Em declarações ao PÚBLICO, o ex-vereador João Sande e Castro deixou críticas ao “facilitismo”: “Pela pressão das próprias associações desportivas não são acauteladas as devidas matérias em termos de segurança”, afirmou Sande e Castro, indicando que os problemas na bancada norte que levaram à “cedência significativa da estrutura, talvez uns 3 ou 4 centímetros”, não seriam detectáveis numa vistoria de rotina. “As vistorias regulares não analisam fundações dos edifícios, analisam os extintores, saídas de emergência. Seria necessária uma análise aprofundada das fundações e estabilidade do terreno”, sublinhou.
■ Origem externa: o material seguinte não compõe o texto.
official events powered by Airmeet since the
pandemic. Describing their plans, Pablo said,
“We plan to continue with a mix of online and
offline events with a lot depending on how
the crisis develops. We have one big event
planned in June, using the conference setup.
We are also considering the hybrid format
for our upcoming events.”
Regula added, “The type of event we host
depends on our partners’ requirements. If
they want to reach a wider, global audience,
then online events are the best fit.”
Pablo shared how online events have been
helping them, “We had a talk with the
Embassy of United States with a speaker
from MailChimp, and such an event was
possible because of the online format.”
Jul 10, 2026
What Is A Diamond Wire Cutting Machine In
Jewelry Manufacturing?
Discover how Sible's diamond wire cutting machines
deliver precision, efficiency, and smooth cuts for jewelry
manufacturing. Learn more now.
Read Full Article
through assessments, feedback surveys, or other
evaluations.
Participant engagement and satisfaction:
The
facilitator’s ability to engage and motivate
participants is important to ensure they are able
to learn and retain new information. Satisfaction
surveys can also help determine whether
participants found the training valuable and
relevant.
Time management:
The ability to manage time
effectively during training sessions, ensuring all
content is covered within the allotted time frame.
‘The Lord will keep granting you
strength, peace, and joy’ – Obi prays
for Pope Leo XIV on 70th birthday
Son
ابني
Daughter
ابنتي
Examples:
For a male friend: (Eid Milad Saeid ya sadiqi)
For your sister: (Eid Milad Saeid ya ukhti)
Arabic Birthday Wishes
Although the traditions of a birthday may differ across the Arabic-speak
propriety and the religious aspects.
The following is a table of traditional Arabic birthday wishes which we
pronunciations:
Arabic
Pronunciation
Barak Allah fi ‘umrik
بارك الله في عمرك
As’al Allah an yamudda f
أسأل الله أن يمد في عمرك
A CMC, num comunicado do gabinete de imprensa, contestava alguns das questões levantadas pelo ex-vereador. “O alargamento do Estádio António Coimbra da Mota é uma obra que não carece de licenciamento, uma vez que se trata de um equipamento municipal. O projecto foi analisado por uma vasta equipa de técnicos qualificados, tanto da CMC como de organizações externas. O terreno onde está implementado o estádio está tipificado como Rede Agrícola Nacional. A RAN não exclui a construção de equipamentos, quadro legal em que se integra um estádio municipal (equipamento desportivo), instalado naqueles terrenos há mais de 70 anos”, podia ler-se.